It had been six months ago when her most recent—and, she had hoped, her final—lover, Jack Boles, had left her, and left her in pieces, that it had occurred to her that twenty—indeed, only ten—years ago she had discarded lovers, she had been the one to say, as Jack had said—embarrassed and guilty, but not more than he could easily come to terms with—“I’m sorry, forgive me, I’m off.” And—and this was the point—she had never calculated the consequences to herself, had taken money from no man, save what she considered she had earned, had remained herself always. (In her time with Jack she had expressed opinions not her own to please him: he was a man who disliked women disagreeing with him.) Above all, she had never given a moment’s thought to what people might say. But when Jack threw her over, after an affair which was publicised through the newspapers for months (“Famous film director shares flat in Cannes with the painter Maureen Jeffries”), she had thought first of all: I’ll be a laughingstock. She had told everyone, with reason, that he would marry her. Then she thought: But he stayed with me less than a year; no one has got tired of me before so quickly. Then: The woman he has thrown me over for is not a patch on me, and she can’t even cook. Then back again to the beginning: People must be laughing at me.
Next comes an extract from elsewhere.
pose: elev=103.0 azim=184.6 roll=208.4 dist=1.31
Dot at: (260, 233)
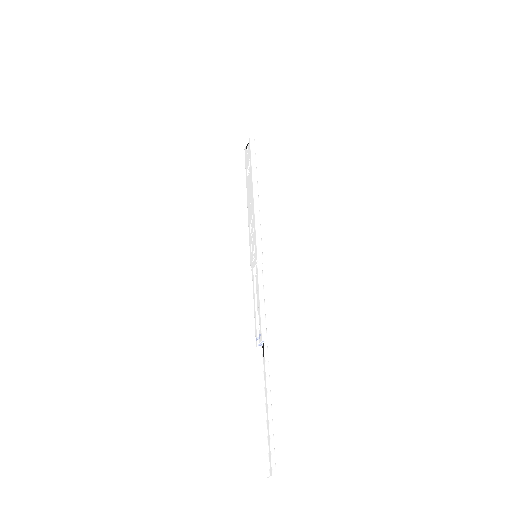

Self-contempt poisoned her, particularly as she was unable to let Jack go, but pursued him with telephone calls, letters, reproaches, reminders that he had promised marriage. She spoke of what she had given him, did everything in fact that she despised most in women. Above all, she had not left this flat whose rent he had recently paid for five years. What it amounted to was, he was buying her off with the lease of this flat.
And instead of walking right out of it with her clothes (she was surely entitled to those?) she was still here, making herself beautiful and fighting down terror.
At eighteen, leaving her father’s house (he was a post-office clerk), she had had her sex and her courage. Not beauty. For like many other professional beauties, women who spend their lives with men, she was not beautiful at all. What she had was a focussed sex, her whole being aware and sharpened by sex, that made her seem beautiful. Now, twenty years later, after being the mistress of eleven men, all of them eminent or at least potentially eminent, she had her sex, and her courage. But—since she had never put her own talent, painting, first, but always the career of whichever man she was living with, and out of an instinct of generosity which was probabbly the best thing in her—she now could not earn a living. At least, not in the style she had been used to.
Since she had left home, she had devoted her talents, her warmth, her imagination to an art teacher (her first lover), two actors (then unknown, now world-famous), a choreographer; a writer; another writer; then, crossing the Atlantic to Europe, a film director (Italy), an actor (France), a writer (London), Professor Tom Bayley (London), Jack Boles, film director (London). Who could say how much of her offered self, her continually poured-forth devotion to their work, was responsible for their success? (As she demanded of herself fiercely, weeping, in the dark hours.)
She now had left her sympathy, her charm, her talents for dress and decor, a minor talent for painting (which did not mean she was not a discriminating critic of other people’s work), the fact she was a perfect cook, and her abilities in bed, which she knew were outstanding.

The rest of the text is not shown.